Entries =
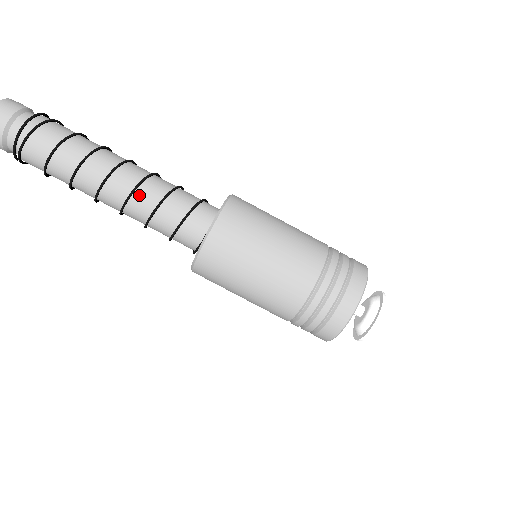
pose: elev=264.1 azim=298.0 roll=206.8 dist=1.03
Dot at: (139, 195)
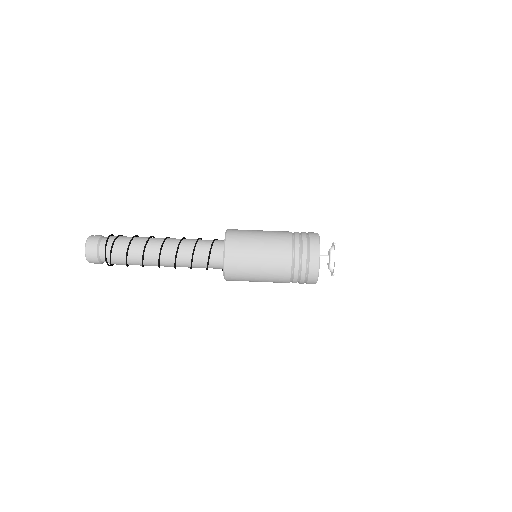
Dot at: (180, 259)
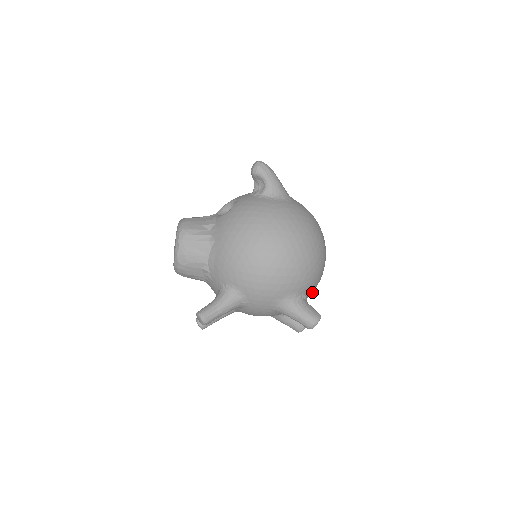
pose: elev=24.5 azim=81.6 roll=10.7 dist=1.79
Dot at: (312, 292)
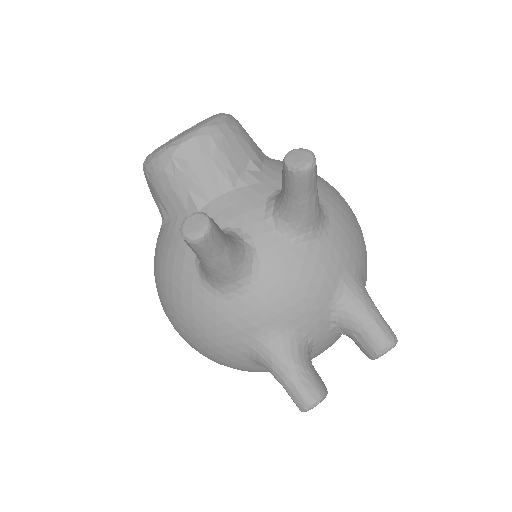
Dot at: (339, 337)
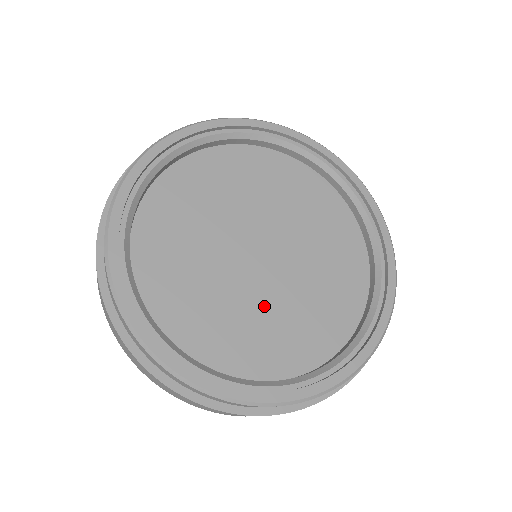
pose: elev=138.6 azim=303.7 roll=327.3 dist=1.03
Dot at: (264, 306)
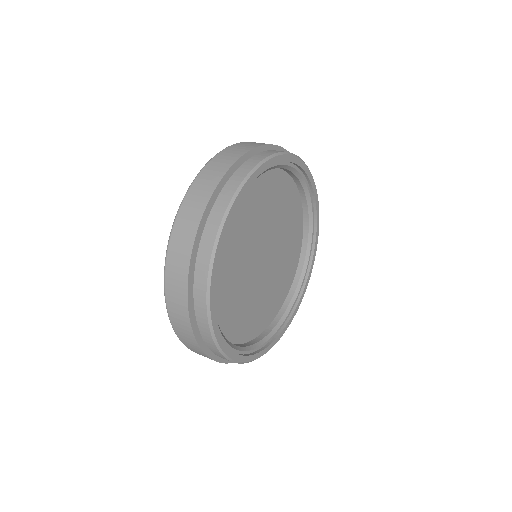
Dot at: (277, 270)
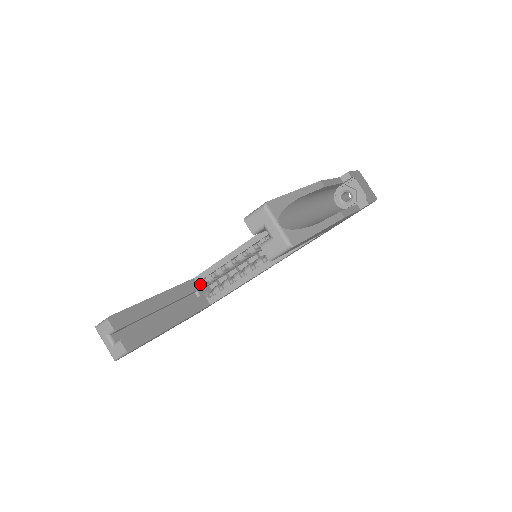
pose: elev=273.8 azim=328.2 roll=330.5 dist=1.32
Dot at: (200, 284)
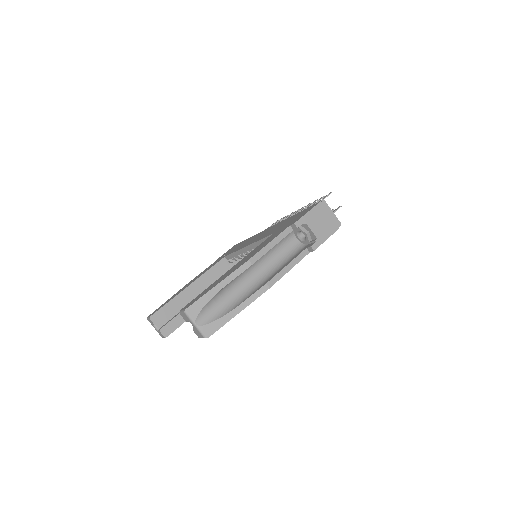
Dot at: (230, 261)
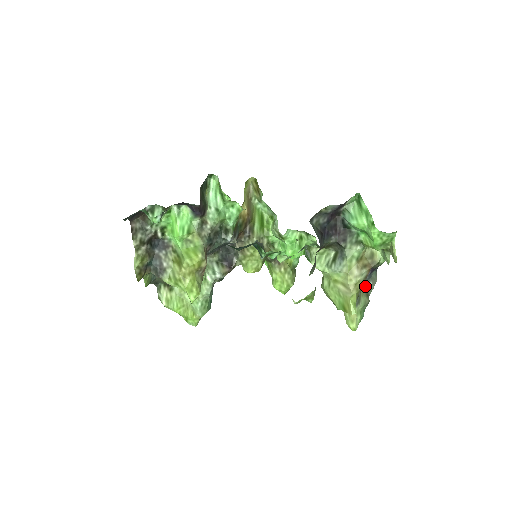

What to do = Write out the listing above again with the pictures left out, and replace every "dist" with "distance" while keeping everything else the same.

Response below =
pose: elev=264.1 azim=298.0 roll=206.8 distance=1.03
Dot at: (139, 195)
Dot at: (180, 259)
pose: elev=24.5 azim=81.6 roll=10.7 distance=1.79
Dot at: (312, 292)
Dot at: (339, 337)
pose: elev=138.6 azim=303.7 roll=327.3 distance=1.03
Dot at: (264, 306)
Dot at: (277, 270)
pose: elev=273.8 azim=328.2 roll=330.5 distance=1.32
Dot at: (200, 284)
Dot at: (230, 261)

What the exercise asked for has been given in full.